Hopefully, these demonstrations will have convinced you that in some cases it can be very difficult to make sense of sentences with jumbled up words. Clearly, the first and last letter is not the only thing that you use when reading text. If this really was the case, how would you tell the difference between pairs of words like “salt” and “slat”?
So what really determines the readability of jumbled words? Using the sentence “The rset can be a toatl mses and you can sitll raed it wouthit porbelm” as his example, Matt suggests these criteria:
1) Short words are easy – 2 or 3 letter words don’t change at all. The only change that is possible in a 4 letter words is to swap the order of the middle letters which doesn’t cause too much difficulty (see 4).
2) Function words (the, be, and, you etc.) stay the same – mostly because they are short words, see (1). This really helps the reader by preserving the grammatical structure of the original, helping you to work out what word is likely to come next. This is especially crucial for reading jumbled text – words that are predictable are going to be easier to read in this situation.
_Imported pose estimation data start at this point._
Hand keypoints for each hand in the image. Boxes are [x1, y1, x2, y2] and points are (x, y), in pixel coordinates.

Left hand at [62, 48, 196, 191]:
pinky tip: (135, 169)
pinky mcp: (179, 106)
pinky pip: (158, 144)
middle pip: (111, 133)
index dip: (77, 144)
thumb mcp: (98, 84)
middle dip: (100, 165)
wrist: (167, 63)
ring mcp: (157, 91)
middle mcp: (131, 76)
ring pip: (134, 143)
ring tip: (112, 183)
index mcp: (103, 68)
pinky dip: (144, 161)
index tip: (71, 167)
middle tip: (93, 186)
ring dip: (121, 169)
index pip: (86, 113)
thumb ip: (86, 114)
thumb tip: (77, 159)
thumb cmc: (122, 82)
3) Of the 15 words in this sentence, there are 8 that are still in the correct order. However, as a reader you might not notice this since many of the words that remain intact are function words, which readers don’t tend to notice when reading. For instance, when people are asked to detect individual letters in a sentence, they are more likely to miss letters in function words.
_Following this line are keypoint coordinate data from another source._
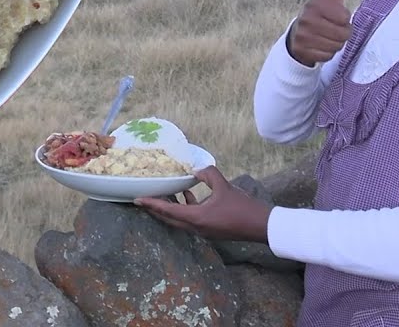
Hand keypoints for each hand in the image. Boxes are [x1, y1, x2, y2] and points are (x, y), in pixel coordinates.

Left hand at [133, 166, 274, 243]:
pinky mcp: (210, 229)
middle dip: (155, 208)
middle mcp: (196, 227)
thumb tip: (196, 169)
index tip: (137, 200)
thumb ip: (208, 174)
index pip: (168, 211)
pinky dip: (184, 208)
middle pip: (169, 219)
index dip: (152, 204)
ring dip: (170, 208)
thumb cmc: (243, 207)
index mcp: (196, 218)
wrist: (261, 226)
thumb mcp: (224, 186)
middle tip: (143, 198)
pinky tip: (187, 194)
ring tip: (164, 193)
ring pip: (179, 220)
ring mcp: (203, 230)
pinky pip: (190, 219)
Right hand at [287, 0, 351, 66]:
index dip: (345, 19)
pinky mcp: (302, 50)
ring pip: (336, 46)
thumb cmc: (321, 13)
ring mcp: (303, 35)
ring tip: (327, 36)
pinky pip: (327, 56)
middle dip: (343, 34)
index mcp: (315, 3)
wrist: (298, 33)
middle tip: (334, 29)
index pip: (345, 18)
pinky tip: (320, 45)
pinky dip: (327, 53)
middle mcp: (306, 18)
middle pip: (342, 34)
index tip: (336, 16)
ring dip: (336, 44)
4) Transpositions of adjacent letters (e.g. porbelm for problem) are easier to read than more distant transpositions (e.g. pborlem). We know from research in which people read words presented very briefly on a computer screen that the exterior letters of words are easier to detect than middle letters – confirming one of the ideas present in the meme. We also know that position information for letters in the middle of words is more difficult to detect and that those errors that are made tend to be transpositions.
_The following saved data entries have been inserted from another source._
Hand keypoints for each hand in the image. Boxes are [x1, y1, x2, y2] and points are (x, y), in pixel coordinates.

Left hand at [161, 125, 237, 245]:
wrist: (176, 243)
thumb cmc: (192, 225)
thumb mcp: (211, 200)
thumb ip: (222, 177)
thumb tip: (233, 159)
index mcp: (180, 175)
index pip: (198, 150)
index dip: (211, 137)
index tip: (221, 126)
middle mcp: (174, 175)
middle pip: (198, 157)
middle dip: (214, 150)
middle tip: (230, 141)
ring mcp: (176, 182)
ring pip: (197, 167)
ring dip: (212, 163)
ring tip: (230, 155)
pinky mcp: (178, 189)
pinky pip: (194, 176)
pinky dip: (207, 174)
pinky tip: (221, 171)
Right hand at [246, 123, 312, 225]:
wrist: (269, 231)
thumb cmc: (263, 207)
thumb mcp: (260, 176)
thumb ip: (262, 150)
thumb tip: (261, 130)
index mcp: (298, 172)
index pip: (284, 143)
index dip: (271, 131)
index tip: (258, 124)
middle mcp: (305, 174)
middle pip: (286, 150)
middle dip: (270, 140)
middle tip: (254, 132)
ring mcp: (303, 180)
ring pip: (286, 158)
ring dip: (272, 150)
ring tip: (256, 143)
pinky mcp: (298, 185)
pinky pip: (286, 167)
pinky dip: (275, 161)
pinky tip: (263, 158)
One explanation of this property of the reading system is that it results from the fact that the position of an exterior letter is less easily confused with adjacent letters. There is only direction in which an exterior letter can move, and there are fewer adjacent letters to ‘mask’ an exterior letter. Both of these properties emerge very naturally from a neural network model in which letters are identified at different positions in an artifical retina.
The account proposed by Richard Shillcock and colleagues, also suggests another mechanism that could be at work in the meme. They propose a model of word recognition in which each word is split in half since the information at the retina is split between the two hemispheres of the brain when we read. In some of the simulations of their model, Richard Shillcock simulates the effect of jumbling letters in each half of the word. It seems that keeping letters in the appropriate half of the word, reduces the difficulty of reading jumbled text. This approach was used in generating example (1) above, but not for (2) or (3).
5) None of the words that have reordered letters create another word (wouthit vs witohut). We know from existing work, that words that can be confused by swapping interior letters (e.g. salt and slat) are more difficult to read. To make an easy to read jumbled word you should therefore avoid making other words.
6) Transpositions were used that preserve the sound of the original word (e.g. toatl vs ttaol for total). This will assist in reading, since we often attend to the sound of the words even when reading for meaning:
7) The text is reasonably predictable. For instance, given the first few words of the sentence, you can guess what words are coming next (even with very little information from the letters in the word). We know that context plays an important role in understanding speech that is distorted or presented in noise, the same is probably true for written text that has been jumbled.